Interpolation in nlp - definition of O term

Reading definition of interpolation below how are the O terms defined? Is this a value that is set manually?

Example

  • P( Sam | I am ) = count( Sam I am ) / count(I am) = 1 / 2

Interpolation using N-grams

We can combine knowledge from each of our n-grams by using interpolation.

E.g. assuming we have calculated unigram, bigram, and trigram probabilities, we can do:

P ( Sam | I am ) = Θ1 x P( Sam ) + Θ2 x P( Sam | am ) + Θ3 x P( Sam | I am )

(original problem statement image)

Topic interpolation nlp

Category Data Science


Terminology point: those symbols aren't O, but thetas Θ.

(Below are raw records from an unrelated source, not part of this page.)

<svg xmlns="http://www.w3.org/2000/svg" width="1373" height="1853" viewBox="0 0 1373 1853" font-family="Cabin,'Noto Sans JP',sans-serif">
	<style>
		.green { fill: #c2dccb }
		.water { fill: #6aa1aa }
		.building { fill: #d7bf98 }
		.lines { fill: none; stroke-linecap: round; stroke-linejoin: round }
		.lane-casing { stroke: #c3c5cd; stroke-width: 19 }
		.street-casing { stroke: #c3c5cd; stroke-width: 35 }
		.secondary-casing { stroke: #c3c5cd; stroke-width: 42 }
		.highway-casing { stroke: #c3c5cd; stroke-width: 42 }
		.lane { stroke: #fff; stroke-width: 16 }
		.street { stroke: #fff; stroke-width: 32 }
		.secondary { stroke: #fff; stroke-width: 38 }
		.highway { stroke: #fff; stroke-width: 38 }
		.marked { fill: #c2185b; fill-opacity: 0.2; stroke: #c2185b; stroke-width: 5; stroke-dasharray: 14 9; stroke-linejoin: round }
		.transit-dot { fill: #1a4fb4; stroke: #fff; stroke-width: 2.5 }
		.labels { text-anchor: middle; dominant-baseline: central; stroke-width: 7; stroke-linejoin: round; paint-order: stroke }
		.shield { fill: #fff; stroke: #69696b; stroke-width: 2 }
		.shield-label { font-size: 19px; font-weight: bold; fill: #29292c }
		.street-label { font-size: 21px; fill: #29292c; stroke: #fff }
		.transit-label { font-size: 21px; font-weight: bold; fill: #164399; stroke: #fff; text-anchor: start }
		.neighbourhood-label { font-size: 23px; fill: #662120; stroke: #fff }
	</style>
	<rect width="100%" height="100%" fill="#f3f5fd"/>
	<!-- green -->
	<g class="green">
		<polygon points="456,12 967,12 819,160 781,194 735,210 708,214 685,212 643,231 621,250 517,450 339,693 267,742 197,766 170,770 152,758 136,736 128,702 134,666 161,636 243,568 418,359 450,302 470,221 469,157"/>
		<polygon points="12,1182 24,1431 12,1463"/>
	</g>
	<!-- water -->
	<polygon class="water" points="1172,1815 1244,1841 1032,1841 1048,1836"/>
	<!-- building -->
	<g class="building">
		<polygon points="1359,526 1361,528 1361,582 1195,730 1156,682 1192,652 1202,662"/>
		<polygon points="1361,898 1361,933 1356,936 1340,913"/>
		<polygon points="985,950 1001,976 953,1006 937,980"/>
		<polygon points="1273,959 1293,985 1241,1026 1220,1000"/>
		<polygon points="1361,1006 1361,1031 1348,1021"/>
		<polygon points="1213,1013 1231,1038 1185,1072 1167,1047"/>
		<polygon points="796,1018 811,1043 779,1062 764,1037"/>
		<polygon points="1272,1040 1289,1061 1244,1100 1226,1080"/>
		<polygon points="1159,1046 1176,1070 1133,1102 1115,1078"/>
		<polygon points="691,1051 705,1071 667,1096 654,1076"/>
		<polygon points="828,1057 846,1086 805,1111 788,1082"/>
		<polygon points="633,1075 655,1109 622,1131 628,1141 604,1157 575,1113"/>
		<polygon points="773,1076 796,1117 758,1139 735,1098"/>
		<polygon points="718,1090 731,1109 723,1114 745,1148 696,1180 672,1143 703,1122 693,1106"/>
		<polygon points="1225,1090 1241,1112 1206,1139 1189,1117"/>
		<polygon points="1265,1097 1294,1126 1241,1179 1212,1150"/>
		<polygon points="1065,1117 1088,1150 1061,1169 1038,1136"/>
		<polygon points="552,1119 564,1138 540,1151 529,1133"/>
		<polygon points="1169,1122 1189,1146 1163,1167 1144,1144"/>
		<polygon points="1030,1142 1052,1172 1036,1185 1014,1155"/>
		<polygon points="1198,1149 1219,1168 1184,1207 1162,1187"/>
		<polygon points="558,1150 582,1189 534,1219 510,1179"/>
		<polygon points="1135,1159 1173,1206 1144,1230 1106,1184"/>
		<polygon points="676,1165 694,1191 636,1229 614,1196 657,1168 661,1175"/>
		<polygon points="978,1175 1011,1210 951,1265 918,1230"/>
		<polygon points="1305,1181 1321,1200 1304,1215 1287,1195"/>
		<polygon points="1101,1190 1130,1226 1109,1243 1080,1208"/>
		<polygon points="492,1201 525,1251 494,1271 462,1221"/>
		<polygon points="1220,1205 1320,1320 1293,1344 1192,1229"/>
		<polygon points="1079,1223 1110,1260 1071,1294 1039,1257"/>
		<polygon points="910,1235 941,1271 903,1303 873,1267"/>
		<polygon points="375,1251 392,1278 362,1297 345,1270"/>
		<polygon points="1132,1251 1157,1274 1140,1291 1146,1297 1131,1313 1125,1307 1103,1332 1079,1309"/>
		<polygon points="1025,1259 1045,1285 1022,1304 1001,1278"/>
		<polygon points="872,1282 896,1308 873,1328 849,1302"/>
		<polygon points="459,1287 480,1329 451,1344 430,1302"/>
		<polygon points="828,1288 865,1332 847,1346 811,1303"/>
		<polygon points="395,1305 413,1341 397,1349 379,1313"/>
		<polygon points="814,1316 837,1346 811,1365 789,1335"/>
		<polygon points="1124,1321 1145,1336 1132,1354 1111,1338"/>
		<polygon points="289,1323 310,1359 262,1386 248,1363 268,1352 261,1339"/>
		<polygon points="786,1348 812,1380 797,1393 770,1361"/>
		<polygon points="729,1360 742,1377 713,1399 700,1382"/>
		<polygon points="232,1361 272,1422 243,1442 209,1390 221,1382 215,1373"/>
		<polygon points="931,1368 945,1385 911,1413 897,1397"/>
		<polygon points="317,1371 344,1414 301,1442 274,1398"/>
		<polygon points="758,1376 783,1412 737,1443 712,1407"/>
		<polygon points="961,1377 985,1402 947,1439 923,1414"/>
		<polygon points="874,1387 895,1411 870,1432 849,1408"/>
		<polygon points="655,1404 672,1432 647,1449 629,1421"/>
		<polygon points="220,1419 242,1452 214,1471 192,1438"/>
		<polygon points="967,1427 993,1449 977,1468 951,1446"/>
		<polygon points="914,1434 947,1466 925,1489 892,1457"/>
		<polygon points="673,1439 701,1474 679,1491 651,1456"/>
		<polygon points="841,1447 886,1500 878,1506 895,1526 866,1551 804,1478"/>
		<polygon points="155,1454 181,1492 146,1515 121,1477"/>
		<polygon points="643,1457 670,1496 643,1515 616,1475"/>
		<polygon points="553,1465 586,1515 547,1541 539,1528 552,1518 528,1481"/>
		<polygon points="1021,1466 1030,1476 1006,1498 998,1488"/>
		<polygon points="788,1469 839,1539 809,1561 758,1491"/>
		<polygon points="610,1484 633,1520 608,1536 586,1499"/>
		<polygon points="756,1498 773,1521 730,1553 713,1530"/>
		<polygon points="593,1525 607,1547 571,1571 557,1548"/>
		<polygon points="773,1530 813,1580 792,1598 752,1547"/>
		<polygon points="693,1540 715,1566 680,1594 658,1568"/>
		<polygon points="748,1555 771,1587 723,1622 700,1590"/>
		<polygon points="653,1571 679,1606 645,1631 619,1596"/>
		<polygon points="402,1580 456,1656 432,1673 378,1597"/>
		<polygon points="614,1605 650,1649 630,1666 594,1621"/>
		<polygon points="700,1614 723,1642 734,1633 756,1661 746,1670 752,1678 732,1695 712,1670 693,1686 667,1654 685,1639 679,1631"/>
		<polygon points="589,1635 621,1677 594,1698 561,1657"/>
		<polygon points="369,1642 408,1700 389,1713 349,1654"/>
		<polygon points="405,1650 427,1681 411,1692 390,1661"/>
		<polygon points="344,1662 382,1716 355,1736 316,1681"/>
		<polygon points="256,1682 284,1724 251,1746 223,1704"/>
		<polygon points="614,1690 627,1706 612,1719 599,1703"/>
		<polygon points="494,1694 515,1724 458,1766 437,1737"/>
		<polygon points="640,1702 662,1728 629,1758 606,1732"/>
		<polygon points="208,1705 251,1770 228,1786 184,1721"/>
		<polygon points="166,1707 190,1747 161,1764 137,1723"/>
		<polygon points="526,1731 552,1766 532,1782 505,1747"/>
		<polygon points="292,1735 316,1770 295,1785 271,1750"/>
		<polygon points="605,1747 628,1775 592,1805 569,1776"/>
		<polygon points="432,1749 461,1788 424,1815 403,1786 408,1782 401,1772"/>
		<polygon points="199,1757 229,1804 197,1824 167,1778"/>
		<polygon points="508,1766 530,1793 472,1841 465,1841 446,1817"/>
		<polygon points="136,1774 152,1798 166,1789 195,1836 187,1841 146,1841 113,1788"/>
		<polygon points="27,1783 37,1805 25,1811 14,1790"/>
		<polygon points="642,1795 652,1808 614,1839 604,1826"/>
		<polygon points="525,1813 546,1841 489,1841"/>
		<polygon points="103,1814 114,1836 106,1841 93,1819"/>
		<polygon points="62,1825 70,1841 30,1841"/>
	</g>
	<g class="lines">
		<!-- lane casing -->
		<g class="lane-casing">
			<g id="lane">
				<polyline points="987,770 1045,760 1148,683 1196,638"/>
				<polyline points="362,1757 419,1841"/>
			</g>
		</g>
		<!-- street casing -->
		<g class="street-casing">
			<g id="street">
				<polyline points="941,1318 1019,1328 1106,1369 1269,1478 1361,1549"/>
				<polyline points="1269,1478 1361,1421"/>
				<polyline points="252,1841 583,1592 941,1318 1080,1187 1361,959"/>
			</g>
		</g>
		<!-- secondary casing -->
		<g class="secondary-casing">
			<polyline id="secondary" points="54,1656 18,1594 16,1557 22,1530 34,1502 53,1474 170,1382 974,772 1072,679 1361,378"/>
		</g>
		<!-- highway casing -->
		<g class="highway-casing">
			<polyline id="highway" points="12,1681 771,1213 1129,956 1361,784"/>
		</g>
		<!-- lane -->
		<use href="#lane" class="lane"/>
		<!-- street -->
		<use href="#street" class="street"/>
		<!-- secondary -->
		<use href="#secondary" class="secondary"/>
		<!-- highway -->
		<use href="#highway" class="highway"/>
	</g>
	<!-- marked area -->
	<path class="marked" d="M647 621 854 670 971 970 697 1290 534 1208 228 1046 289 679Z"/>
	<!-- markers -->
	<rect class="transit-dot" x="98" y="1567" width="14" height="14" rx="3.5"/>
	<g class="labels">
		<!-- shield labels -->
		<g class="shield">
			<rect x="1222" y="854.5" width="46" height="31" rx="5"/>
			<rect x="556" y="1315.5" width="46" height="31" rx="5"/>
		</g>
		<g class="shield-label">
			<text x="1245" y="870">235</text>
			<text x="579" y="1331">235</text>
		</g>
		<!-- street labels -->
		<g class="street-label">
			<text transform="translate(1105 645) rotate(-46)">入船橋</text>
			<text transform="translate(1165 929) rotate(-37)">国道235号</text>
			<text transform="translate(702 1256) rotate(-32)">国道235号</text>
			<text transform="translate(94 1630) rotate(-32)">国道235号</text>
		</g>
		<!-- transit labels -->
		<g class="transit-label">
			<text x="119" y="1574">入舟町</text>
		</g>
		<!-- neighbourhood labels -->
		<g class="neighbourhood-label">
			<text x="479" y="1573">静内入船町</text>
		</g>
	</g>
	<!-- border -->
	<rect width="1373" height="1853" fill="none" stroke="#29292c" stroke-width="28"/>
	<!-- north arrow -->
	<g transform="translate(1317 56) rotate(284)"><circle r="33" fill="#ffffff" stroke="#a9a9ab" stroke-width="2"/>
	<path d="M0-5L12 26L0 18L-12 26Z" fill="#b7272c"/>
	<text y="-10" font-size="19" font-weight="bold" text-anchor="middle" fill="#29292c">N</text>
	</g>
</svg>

Confusingly, these values labelled theta are normally referred to as lambdas, as in the page you quote. They are weights used in interpolation (as opposed to backoff) that sum to 1, and can be calculated from the corpus itself via a variety of methods:

How are these λ values set? Both the simple interpolation and conditional interpolation λs are learned from a held-out corpus. A held-out corpus is an additional training corpus that we use to set hyperparameters like these λ values, by choosing the λ values that maximize the likelihood of the held-out corpus. That is, we fix the N-gram probabilities and then search for the λ values that when plugged into Eq. 4.24 give us the highest probability of the held-out set. There are various ways to find this optimal set of λs. One way is to use the EM algorithm defined in Chapter 7, which is an iterative learning algorithm that converges on locally optimal λs (Jelinek and Mercer, 1980).


You would treat the thetas like probabilities. So they must be greater than 0 and they must sum to 1. Technically, you set them manually but you can find the optimal values for theta using a variety of methods.